Instructions for Linux:
Extract the content of the attached zip file (Filename: Slow_Clock_Collector.zip) to the host where EMS is running. The program must be run on the same host.
1). Switch to the root account as tcpdump requires root privilege. If you feel pstack is sufficient then tcpdump can be commented out in the shell script. There will be no need to run as the root account.
2). Run "source setup.sh".
3). Open col_linux.sh and change the following line:
tcpdump -i any -s 0 -w $tcpdump_log$formula($curtime) tcp port 7222 &
Replace 7222 with your EMS listening port.
4). Run the following command to start the process:
nohup java SlowClockDetectorLinux -server <server_url> -user <admin_usr> -password <password> -script col_linux.sh -pid <ems_pid> >>EMSMonitor.log 2>&1 &
replace <server_url> <admin_usr> <password> <ems_pid] respectively
Note:
The threshold is hard set to two seconds. This means if the "info" command does not return in two seconds, the shell script will be called. You can change the threshold accordingly.

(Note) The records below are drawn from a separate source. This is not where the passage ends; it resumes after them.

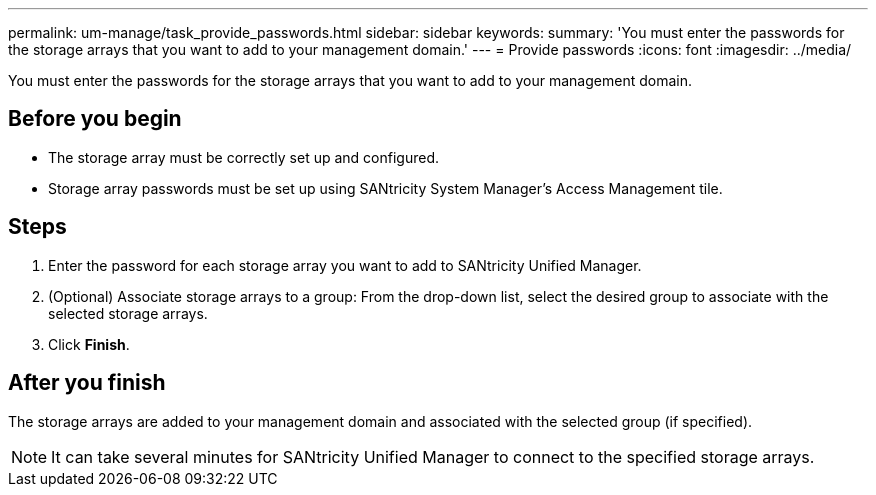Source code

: ---
permalink: um-manage/task_provide_passwords.html
sidebar: sidebar
keywords: 
summary: 'You must enter the passwords for the storage arrays that you want to add to your management domain.'
---
= Provide passwords
:icons: font
:imagesdir: ../media/

[.lead]
You must enter the passwords for the storage arrays that you want to add to your management domain.

== Before you begin

* The storage array must be correctly set up and configured.
* Storage array passwords must be set up using SANtricity System Manager's Access Management tile.

== Steps

. Enter the password for each storage array you want to add to SANtricity Unified Manager.
. (Optional) Associate storage arrays to a group: From the drop-down list, select the desired group to associate with the selected storage arrays.
. Click *Finish*.

== After you finish

The storage arrays are added to your management domain and associated with the selected group (if specified).

[NOTE]
====
It can take several minutes for SANtricity Unified Manager to connect to the specified storage arrays.
====
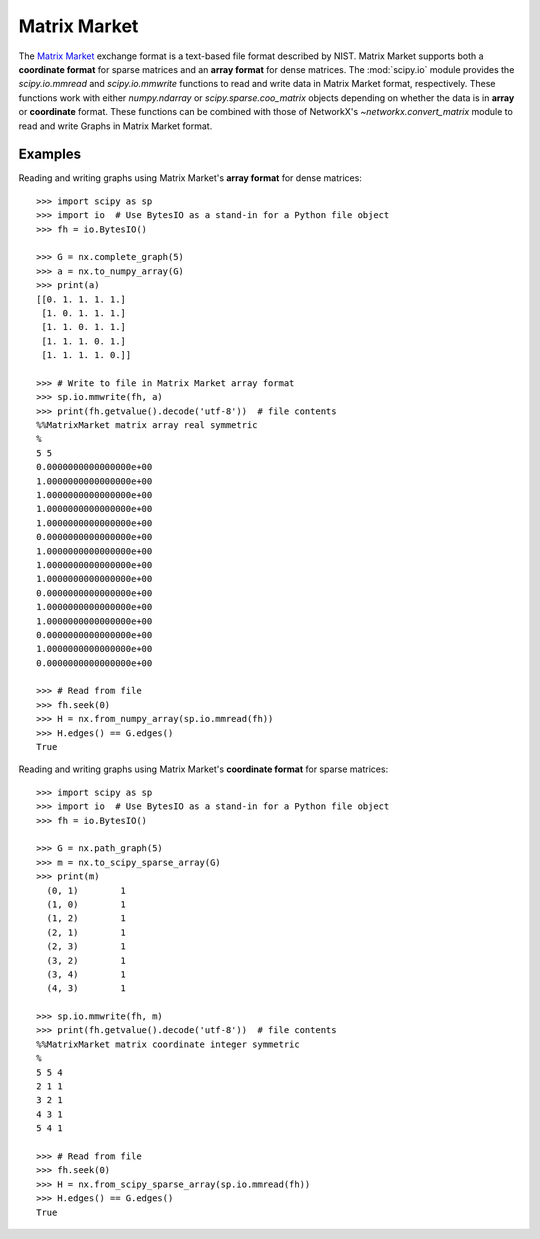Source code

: *************
Matrix Market
*************

The `Matrix Market`_ exchange format is a text-based file format described by
NIST.
Matrix Market supports both a **coordinate format** for sparse matrices and
an **array format** for dense matrices.
The :mod:`scipy.io` module provides the `scipy.io.mmread` and `scipy.io.mmwrite`
functions to read and write data in Matrix Market format, respectively.
These functions work with either `numpy.ndarray` or `scipy.sparse.coo_matrix`
objects depending on whether the data is in **array** or **coordinate** format.
These functions can be combined with those of NetworkX's `~networkx.convert_matrix`
module to read and write Graphs in Matrix Market format.

.. _Matrix Market: https://math.nist.gov/MatrixMarket/formats.html

Examples
========

Reading and writing graphs using Matrix Market's **array format** for dense
matrices::

    >>> import scipy as sp
    >>> import io  # Use BytesIO as a stand-in for a Python file object
    >>> fh = io.BytesIO()

    >>> G = nx.complete_graph(5)
    >>> a = nx.to_numpy_array(G)
    >>> print(a)
    [[0. 1. 1. 1. 1.]
     [1. 0. 1. 1. 1.]
     [1. 1. 0. 1. 1.]
     [1. 1. 1. 0. 1.]
     [1. 1. 1. 1. 0.]]

    >>> # Write to file in Matrix Market array format
    >>> sp.io.mmwrite(fh, a)
    >>> print(fh.getvalue().decode('utf-8'))  # file contents
    %%MatrixMarket matrix array real symmetric
    %
    5 5
    0.0000000000000000e+00
    1.0000000000000000e+00
    1.0000000000000000e+00
    1.0000000000000000e+00
    1.0000000000000000e+00
    0.0000000000000000e+00
    1.0000000000000000e+00
    1.0000000000000000e+00
    1.0000000000000000e+00
    0.0000000000000000e+00
    1.0000000000000000e+00
    1.0000000000000000e+00
    0.0000000000000000e+00
    1.0000000000000000e+00
    0.0000000000000000e+00

    >>> # Read from file
    >>> fh.seek(0)
    >>> H = nx.from_numpy_array(sp.io.mmread(fh))
    >>> H.edges() == G.edges()
    True

Reading and writing graphs using Matrix Market's **coordinate format** for
sparse matrices::

    >>> import scipy as sp
    >>> import io  # Use BytesIO as a stand-in for a Python file object
    >>> fh = io.BytesIO()

    >>> G = nx.path_graph(5)
    >>> m = nx.to_scipy_sparse_array(G)
    >>> print(m)
      (0, 1)        1
      (1, 0)        1
      (1, 2)        1
      (2, 1)        1
      (2, 3)        1
      (3, 2)        1
      (3, 4)        1
      (4, 3)        1

    >>> sp.io.mmwrite(fh, m)
    >>> print(fh.getvalue().decode('utf-8'))  # file contents
    %%MatrixMarket matrix coordinate integer symmetric
    %
    5 5 4
    2 1 1
    3 2 1
    4 3 1
    5 4 1

    >>> # Read from file
    >>> fh.seek(0)
    >>> H = nx.from_scipy_sparse_array(sp.io.mmread(fh))
    >>> H.edges() == G.edges()
    True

The attached script (Filename: Slow_Clock_Collector.zip) will do the following:
- Get five consecutive pstack of the EMS process, one second apart.
You can add additional OS commands to check CPU, memory and disk IO utilization before the pstack. For example, you can add the following commands:
top -H -n 1 -p $pid
vmstat 1 5
iostat -d -x 1 5
iostat -c 1 5
Get 15 seconds of tcpdump capture on any interface. The tcpdump capture will be saved in the current working directory of the Java code.
It is possible to run the same on other *NIX system with slight changes.
For Solaris:
The equivalent command of tcpdump on Solaris is snoop. Snoop cannot capture on "ANY" interface so an interface name needs to be specified explicitly:
snoop -d e1000g0 -s 0 -o $tcpdump_log$curtime tcp port 7222 &
Here "e1000g0" will be replaced with the interface name on your host. Similarly the 7222 has to be changed to the EMS listen port.
The way the Java code calls an external shell script works differently from Linux to Solaris, specifically the "sh" command is in a different path.
The SlowClockDetectorSolaris is provided for Solaris.
The command to run would be:
java SlowClockDetectorSolaris -server <server_url> -user <admin_usr> -password <password> -script col_sol.sh -pid <ems_pid> >>EMSMonitor.log 2>&1
You can change the Java program and the shell script as needed if there is a requirement to run this on HPUX or AIX. Keep in mind that pstack command is not available on both HP-UX and AIX.
Revision: [2015-09-28] Added timestamp for each probe | Added optional threshold for "slow" determination, which previously defaults to two seconds.